AIM OF THE EXERCISE »
Ignoring the images, restate the records below word for word.
** STUDY MATERIAL follows **
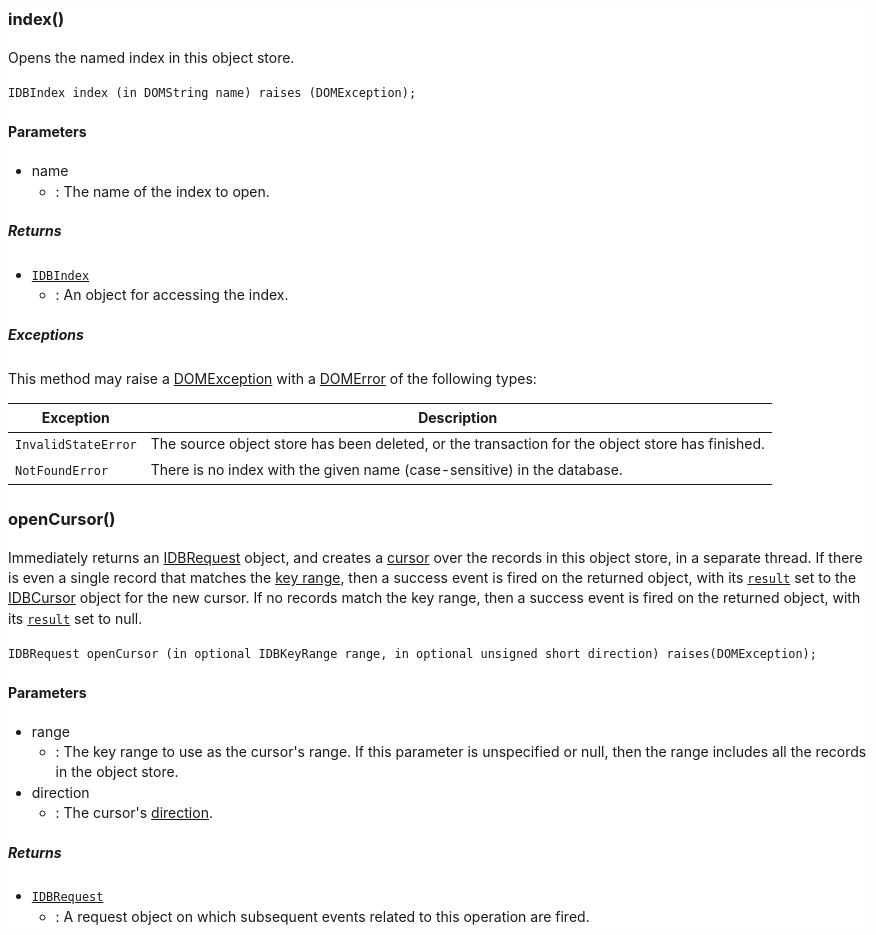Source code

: ### index()

Opens the named index in this object store.

```
IDBIndex index (in DOMString name) raises (DOMException);
```

#### Parameters

- name
  - : The name of the index to open.

##### Returns

- [`IDBIndex`](/zh-CN/IndexedDB/IDBIndex)
  - : An object for accessing the index.

##### Exceptions

This method may raise a [DOMException](/zh-CN/docs/DOM/DOMException) with a [DOMError](/zh-CN/docs/DOM/DOMError) of the following types:

| Exception           | Description                                                                                     |
| ------------------- | ----------------------------------------------------------------------------------------------- |
| `InvalidStateError` | The source object store has been deleted, or the transaction for the object store has finished. |
| `NotFoundError`     | There is no index with the given name (case-sensitive) in the database.                         |

### openCursor()

Immediately returns an [IDBRequest](/zh-CN/IndexedDB/IDBRequest) object, and creates a [cursor](/zh-CN/docs/IndexedDB/IDBCursor) over the records in this object store, in a separate thread. If there is even a single record that matches the [key range](/zh-CN/IndexedDB#gloss_key_range), then a success event is fired on the returned object, with its [`result`](/zh-CN/IndexedDB/IDBSuccessEvent#attr_result) set to the [IDBCursor](/zh-CN/IndexedDB/IDBCursor) object for the new cursor. If no records match the key range, then a success event is fired on the returned object, with its [`result`](/zh-CN/IndexedDB/IDBSuccessEvent#attr_result) set to null.

```
IDBRequest openCursor (in optional IDBKeyRange range, in optional unsigned short direction) raises(DOMException);
```

#### Parameters

- range
  - : The key range to use as the cursor's range. If this parameter is unspecified or null, then the range includes all the records in the object store.
- direction
  - : The cursor's [direction](/zh-CN/docs/IndexedDB/IDBCursor).

##### Returns

- [`IDBRequest`](/zh-CN/IndexedDB/IDBRequest)
  - : A request object on which subsequent events related to this operation are fired.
** End of STUDY MATERIAL **
COMPLETED EXERCISE »
Source code

: ### index()

Opens the named index in this object store.

```
IDBIndex index (in DOMString name) raises (DOMException);
```

#### Parameters

- name
  - : The name of the index to open.

##### Returns

- [`IDBIndex`](/zh-CN/IndexedDB/IDBIndex)
  - : An object for accessing the index.

##### Exceptions

This method may raise a [DOMException](/zh-CN/docs/DOM/DOMException) with a [DOMError](/zh-CN/docs/DOM/DOMError) of the following types:

| Exception           | Description                                                                                     |
| ------------------- | ----------------------------------------------------------------------------------------------- |
| `InvalidStateError` | The source object store has been deleted, or the transaction for the object store has finished. |
| `NotFoundError`     | There is no index with the given name (case-sensitive) in the database.                         |

### openCursor()

Immediately returns an [IDBRequest](/zh-CN/IndexedDB/IDBRequest) object, and creates a [cursor](/zh-CN/docs/IndexedDB/IDBCursor) over the records in this object store, in a separate thread. If there is even a single record that matches the [key range](/zh-CN/IndexedDB#gloss_key_range), then a success event is fired on the returned object, with its [`result`](/zh-CN/IndexedDB/IDBSuccessEvent#attr_result) set to the [IDBCursor](/zh-CN/IndexedDB/IDBCursor) object for the new cursor. If no records match the key range, then a success event is fired on the returned object, with its [`result`](/zh-CN/IndexedDB/IDBSuccessEvent#attr_result) set to null.

```
IDBRequest openCursor (in optional IDBKeyRange range, in optional unsigned short direction) raises(DOMException);
```

#### Parameters

- range
  - : The key range to use as the cursor's range. If this parameter is unspecified or null, then the range includes all the records in the object store.
- direction
  - : The cursor's [direction](/zh-CN/docs/IndexedDB/IDBCursor).

##### Returns

- [`IDBRequest`](/zh-CN/IndexedDB/IDBRequest)
  - : A request object on which subsequent events related to this operation are fired.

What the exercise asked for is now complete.